21.407 computing's effects on popular language?

From: Humanist Discussion Group (by way of Willard McCarty willard.mccarty_at_kcl.ac.uk>
Date: Tue, 11 Dec 2007 06:59:40 +0000

               Humanist Discussion Group, Vol. 21, No. 407.
       Centre for Computing in the Humanities, King's College London
  www.kcl.ac.uk/schools/humanities/cch/research/publications/humanist.html
                        www.princeton.edu/humanist/
                     Submit to: humanist_at_princeton.edu

         Date: Mon, 10 Dec 2007 20:51:55 +0000
         From: Willard McCarty <willard.mccarty_at_kcl.ac.uk>
         Subject: computing's effects on popular language

Two examples (not from cognitive science) of how intimately computing
has affected the language we use:

(1) an advert on a bus for some insecticide that would "debug" your house;
(2) an unsolicited e-mail promising to change my "male device size".

Extracted data:
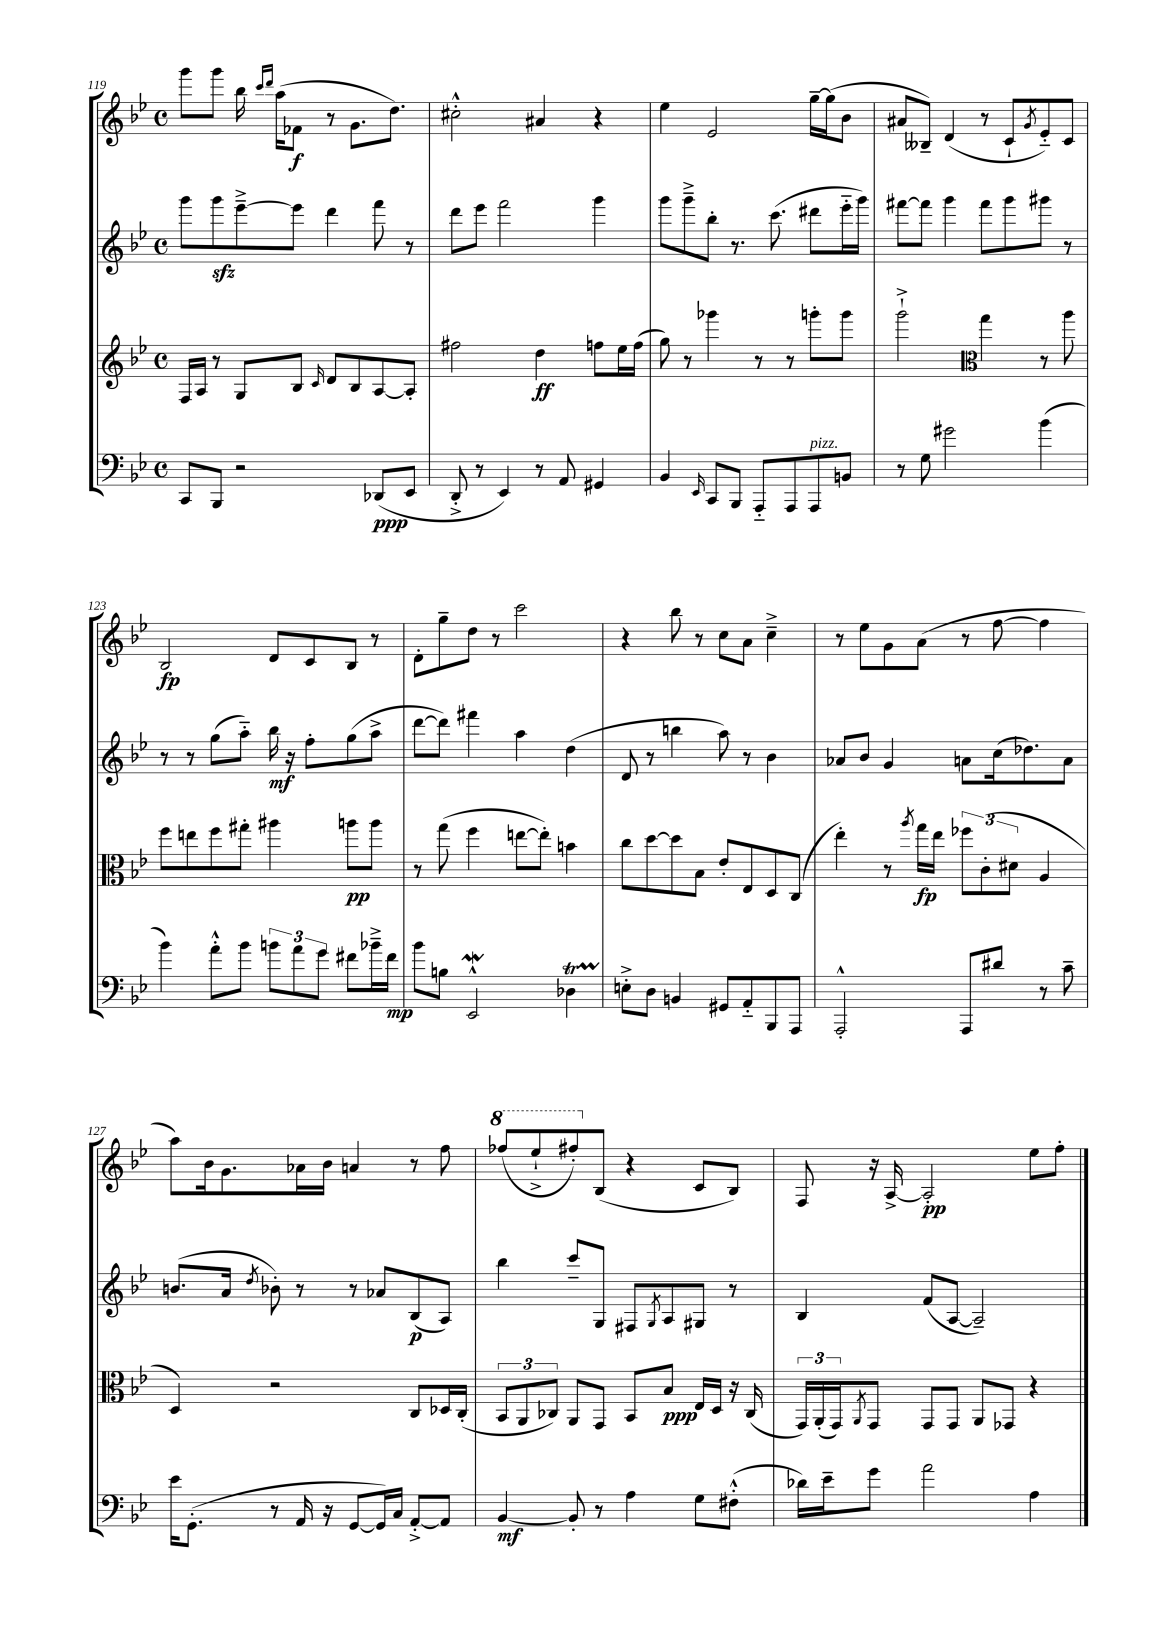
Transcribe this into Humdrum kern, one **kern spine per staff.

**kern	**kern	**kern	**kern
*staff4	*staff3	*staff2	*staff1
*clefF4	*clefG2	*clefG2	*clefG2
*k[b-e-]	*k[b-e-]	*k[b-e-]	*k[b-e-]
*M4/4	*M4/4	*M4/4	*M4/4
*met(c)	*met(c)	*met(c)	*met(c)
8CC	16F	8ggg	8ggg
.	16A	.	.
8BBB-	8r	8ggg	8ggg
2r	8G	[8eee-~^	16bb-
.	.	.	16qqccc
.	.	.	16qqddd
.	.	.	(16aa
.	8B-	8eee-]	8f-
.	16qqc	.	.
.	8d	4ddd	8r
.	8B-	.	8.g
(8DD-	[8A	8fff	.
.	.	.	8.dd)
8EE-	8A']	8r	.
=	=	=	=
8DD'^	2ff#	8ddd	2cc#'^^
8r	.	8eee-	.
4EE-)	.	2fff	.
8r	4dd	.	4a#
8AA	.	.	.
4GG#	8ff	4ggg	4r
.	16ee-	.	.
.	(16ff	.	.
=	=	=	=
4BB-	8gg)	8ggg	4ee-
.	8r	8ggg~^	.
16qqEE-	.	.	.
8CC	4ggg-	8bb-'	2e-
8BBB-	.	8.r	.
8AAA'~	8r	.	.
.	.	(8.ccc	.
8AAA	8r	.	.
8AAA	8ggg'	8ddd#	[16gg~
.	.	.	(16gg]
8BB	8ggg	16eee-'~	8b-
.	.	16ggg)	.
=	=	=	=
8r	2ggg`^	[8fff#	8a#
8G	.	8fff#]	8B--~)
2g#	.	4ggg	(4d
*	*clefC3	*	*
.	4gg	8fff#	8r
.	.	8ggg	8c`
.	.	.	8qg
(4b-	8r	8ggg#	8e-'~)
.	8aa	8r	8c
=	=	=	=
4b-)	8ff	8r	2B-
.	8ee	8r	.
8a'^^	8ff	(8gg	.
8b-	8gg#'	8aa'~)	.
12b	4aa#	16bb-	8d
.	.	16r	.
12a	.	.	.
.	.	8ff'	8c
12g	.	.	.
8f#	8aa	(8gg	8B-
16b-~^	8aa	8aa^	8r
16f#	.	.	.
=	=	=	=
8b-	8r	[8ddd	8d'
8B	(8gg	8ddd])	8gg~
2EE-^^	4ff	4fff#	8dd
.	.	.	8r
.	[8ee	4aa	2ccc
.	8ee'])	.	.
4D-	4b	(4dd	.
=	=	=	=
8E'^	8cc	8d	4r
8D	[8dd	8r	.
4BB	8dd]	4bb	8bb-
.	8B-	.	8r
8GG#	8e-'	8aa)	8cc
8AA'~	8E-	8r	8a
8BBB-	8D	4b-	4cc~^
8AAA	(8C	.	.
=	=	=	=
2AAA'^^	4ee-')	8a-	8r
.	.	8b-	8ee-
.	8r	4g	8g
.	8qaa	.	.
.	16gg	.	(8a
.	16ee-	.	.
8AAA	12ff-	8a	8r
.	(12c'	.	.
8d#	.	(16cc	[8ff
.	12d#	.	.
.	.	8.dd-)	.
8r	4A	.	4ff]
8c~	.	8a	.
=	=	=	=
16e-	4D)	(8.b	8aa)
(8.GG'	.	.	.
.	.	.	16b-
.	.	16a	8.g
.	.	8qdd	.
8r	2r	8b-')	.
16AA	.	8r	16a-
16r	.	.	16b-
[8GG	.	8r	4a
16GG])	.	8a-	.
16C	.	.	.
[8AA'^	8C	(8B-	8r
8AA]	16D-	8A)	8ff
.	(16C'	.	.
=	=	=	=
[4BB-	12BB-	4bb-	(8fff-
.	12AA	.	.
.	.	.	8eee-`^
.	12C-)	.	.
8BB-']	8AA	8ccc~	8fff#')
8r	8GG	8G	(8B-
4A	8BB-	8F#	4r
.	.	8qG	.
.	8B-	8A	.
8G	16E-	8G#	8c
.	16D	.	.
(8F#'^^	16r	8r	8B-)
.	(16C-	.	.
=	=	=	=
16d-)	24GG)	4B-	8F
.	(24AA'	.	.
16e-~	.	.	.
.	24GG)	.	.
.	8qAA	.	.
8g	8GG	.	16r
.	.	.	[16A^
2a	8GG	(8f	2A']
.	8GG	[8A	.
.	8AA	2A~])	.
.	8GG-	.	.
4A	4r	.	8ee-
.	.	.	8ff'
==	==	==	==
*-	*-	*-	*-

Problems to solve:
[1] Retype the part of the Humanist post starting with "From: Humanist Discussion" and going on through "21, No. 407.".
[2] List every group or institution named in the Humanist post, leaving out web and e-mail addresses.
[3] Carry on the Humanist post about computing and popular language from its last line.

Per-task outputs:
[1]
From: Humanist Discussion Group (by way of Willard McCarty willard.mccarty_at_kcl.ac.uk>
Date: Tue, 11 Dec 2007 06:59:40 +0000

               Humanist Discussion Group, Vol. 21, No. 407.

[2] Humanist Discussion Group; Centre for Computing in the Humanities; King's College London

[3]
The latter of these is grist for Ian Hacking's latest mill, for which
see "Our Neo-Cartesian Bodies in Parts", Critical Inquiry 24 (Autumn
2007): 78-105.

Other examples? Until now I thought that scanning the spam I get was
without its rewards. I now know differently.

Yours,
WM

Willard McCarty | Professor of Humanities Computing | Centre for
Computing in the Humanities | King's College London |
http://staff.cch.kcl.ac.uk/~wmccarty/. Et sic in infinitum (Fludd 1617, p. 26).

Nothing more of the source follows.